BEGIN Given data

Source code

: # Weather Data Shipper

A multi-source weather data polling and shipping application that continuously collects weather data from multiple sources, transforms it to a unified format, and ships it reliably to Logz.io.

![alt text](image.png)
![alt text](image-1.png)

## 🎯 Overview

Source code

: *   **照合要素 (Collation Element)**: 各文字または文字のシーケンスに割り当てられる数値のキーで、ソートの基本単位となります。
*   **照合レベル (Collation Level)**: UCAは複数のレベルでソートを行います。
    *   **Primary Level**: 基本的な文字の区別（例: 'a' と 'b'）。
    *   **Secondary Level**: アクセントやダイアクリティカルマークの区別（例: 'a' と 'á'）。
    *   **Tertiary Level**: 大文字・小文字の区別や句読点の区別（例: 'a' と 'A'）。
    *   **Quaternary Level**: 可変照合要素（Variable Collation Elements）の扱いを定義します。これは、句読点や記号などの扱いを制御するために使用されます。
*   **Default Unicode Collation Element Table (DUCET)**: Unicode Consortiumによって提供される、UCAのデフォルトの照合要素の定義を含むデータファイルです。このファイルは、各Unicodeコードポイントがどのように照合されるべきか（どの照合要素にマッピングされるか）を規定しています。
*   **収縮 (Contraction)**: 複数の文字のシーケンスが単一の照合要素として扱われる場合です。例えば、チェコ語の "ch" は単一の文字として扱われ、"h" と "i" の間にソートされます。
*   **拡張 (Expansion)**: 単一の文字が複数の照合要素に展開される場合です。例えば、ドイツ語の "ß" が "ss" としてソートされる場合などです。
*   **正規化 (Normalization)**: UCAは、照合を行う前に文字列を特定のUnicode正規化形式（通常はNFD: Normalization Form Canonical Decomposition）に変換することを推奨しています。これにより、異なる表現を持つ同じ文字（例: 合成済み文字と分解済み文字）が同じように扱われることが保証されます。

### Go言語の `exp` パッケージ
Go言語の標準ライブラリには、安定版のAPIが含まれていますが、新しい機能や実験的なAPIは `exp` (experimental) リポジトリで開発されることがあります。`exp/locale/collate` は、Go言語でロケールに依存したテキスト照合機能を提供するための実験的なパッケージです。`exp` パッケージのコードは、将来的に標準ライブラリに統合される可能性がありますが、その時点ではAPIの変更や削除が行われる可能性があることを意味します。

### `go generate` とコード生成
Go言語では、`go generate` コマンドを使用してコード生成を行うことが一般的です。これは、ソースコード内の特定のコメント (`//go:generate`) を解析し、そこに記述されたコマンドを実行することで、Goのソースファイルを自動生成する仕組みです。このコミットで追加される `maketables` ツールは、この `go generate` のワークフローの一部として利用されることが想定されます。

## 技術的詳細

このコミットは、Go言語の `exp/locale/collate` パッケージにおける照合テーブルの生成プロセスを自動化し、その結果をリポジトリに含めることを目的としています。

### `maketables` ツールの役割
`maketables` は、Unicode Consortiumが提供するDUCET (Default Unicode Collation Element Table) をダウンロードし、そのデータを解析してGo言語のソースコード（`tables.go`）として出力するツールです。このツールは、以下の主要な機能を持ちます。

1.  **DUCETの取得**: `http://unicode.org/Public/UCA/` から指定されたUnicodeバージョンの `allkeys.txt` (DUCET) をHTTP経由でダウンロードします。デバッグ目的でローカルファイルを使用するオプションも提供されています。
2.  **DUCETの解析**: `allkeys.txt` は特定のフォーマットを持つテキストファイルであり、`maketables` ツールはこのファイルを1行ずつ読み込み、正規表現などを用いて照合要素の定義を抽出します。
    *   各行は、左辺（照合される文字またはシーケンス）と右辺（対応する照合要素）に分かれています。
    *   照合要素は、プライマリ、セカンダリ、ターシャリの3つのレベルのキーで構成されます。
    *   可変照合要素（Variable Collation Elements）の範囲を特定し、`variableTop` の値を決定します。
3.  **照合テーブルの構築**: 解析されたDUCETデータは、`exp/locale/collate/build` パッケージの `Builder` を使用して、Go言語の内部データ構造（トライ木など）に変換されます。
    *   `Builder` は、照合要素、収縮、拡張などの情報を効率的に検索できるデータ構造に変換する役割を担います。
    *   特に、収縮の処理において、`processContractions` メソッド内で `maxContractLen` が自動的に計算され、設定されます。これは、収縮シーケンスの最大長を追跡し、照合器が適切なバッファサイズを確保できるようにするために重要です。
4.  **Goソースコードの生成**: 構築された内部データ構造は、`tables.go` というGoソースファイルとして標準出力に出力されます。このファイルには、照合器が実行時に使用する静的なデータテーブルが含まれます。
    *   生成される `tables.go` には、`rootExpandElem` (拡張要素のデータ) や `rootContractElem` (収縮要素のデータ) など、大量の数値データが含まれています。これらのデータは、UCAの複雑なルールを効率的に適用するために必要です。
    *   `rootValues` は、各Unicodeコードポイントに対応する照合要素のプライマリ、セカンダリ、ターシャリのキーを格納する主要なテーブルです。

END Given data

Instruction:
Retype every line up to and including the one that contains "大文字・小文字の区別や句読点の区別（例: 'a' と 'A'）。", beginning at the first line of the records, with no edits.

Answer for this exercise:
Source code

: # Weather Data Shipper

A multi-source weather data polling and shipping application that continuously collects weather data from multiple sources, transforms it to a unified format, and ships it reliably to Logz.io.

![alt text](image.png)
![alt text](image-1.png)

## 🎯 Overview

Source code

: *   **照合要素 (Collation Element)**: 各文字または文字のシーケンスに割り当てられる数値のキーで、ソートの基本単位となります。
*   **照合レベル (Collation Level)**: UCAは複数のレベルでソートを行います。
    *   **Primary Level**: 基本的な文字の区別（例: 'a' と 'b'）。
    *   **Secondary Level**: アクセントやダイアクリティカルマークの区別（例: 'a' と 'á'）。
    *   **Tertiary Level**: 大文字・小文字の区別や句読点の区別（例: 'a' と 'A'）。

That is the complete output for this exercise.